(Provided data Opens)

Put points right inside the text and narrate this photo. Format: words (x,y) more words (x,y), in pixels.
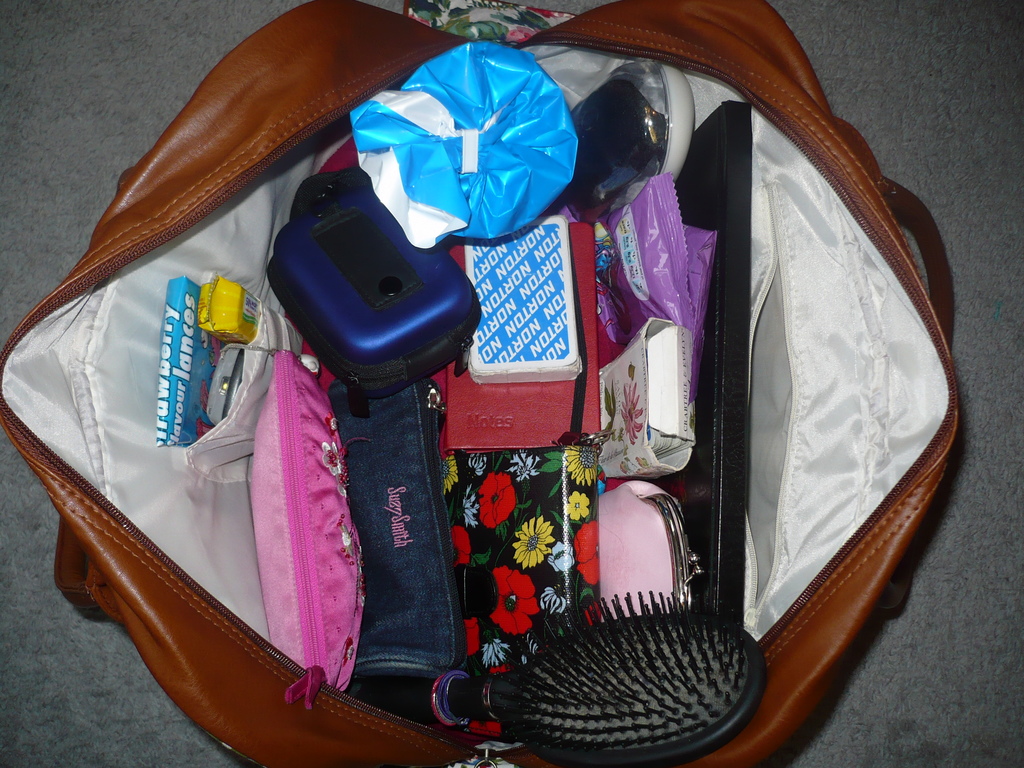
In this brown bag (302,76) we can able to see toffees (200,291), mobile (223,383), wallets (269,474), box (363,277), gift wrap (485,193), file (703,189), cards (540,320) and comb (579,667).
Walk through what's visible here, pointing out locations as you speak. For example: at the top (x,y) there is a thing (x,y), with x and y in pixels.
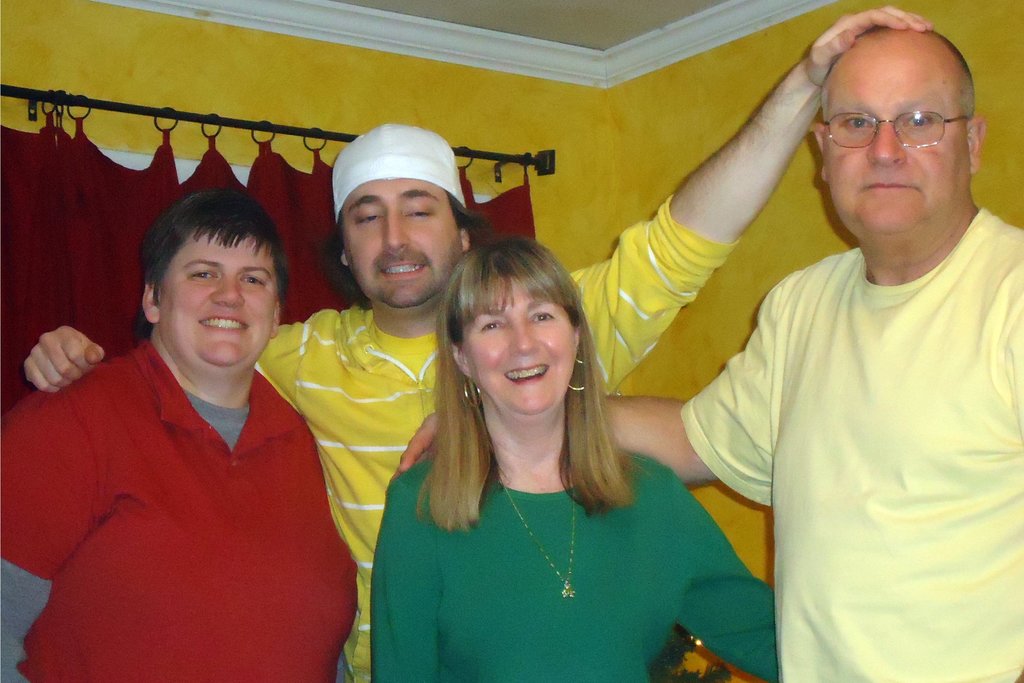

(Provided data Closes)

#### [Requirement]
The whole listing above should be restated word for word, minus any images.

#### [Answer]
Put points right inside the text and narrate this photo. Format: words (x,y) more words (x,y), in pixels.
In this brown bag (302,76) we can able to see toffees (200,291), mobile (223,383), wallets (269,474), box (363,277), gift wrap (485,193), file (703,189), cards (540,320) and comb (579,667).
Walk through what's visible here, pointing out locations as you speak. For example: at the top (x,y) there is a thing (x,y), with x and y in pixels.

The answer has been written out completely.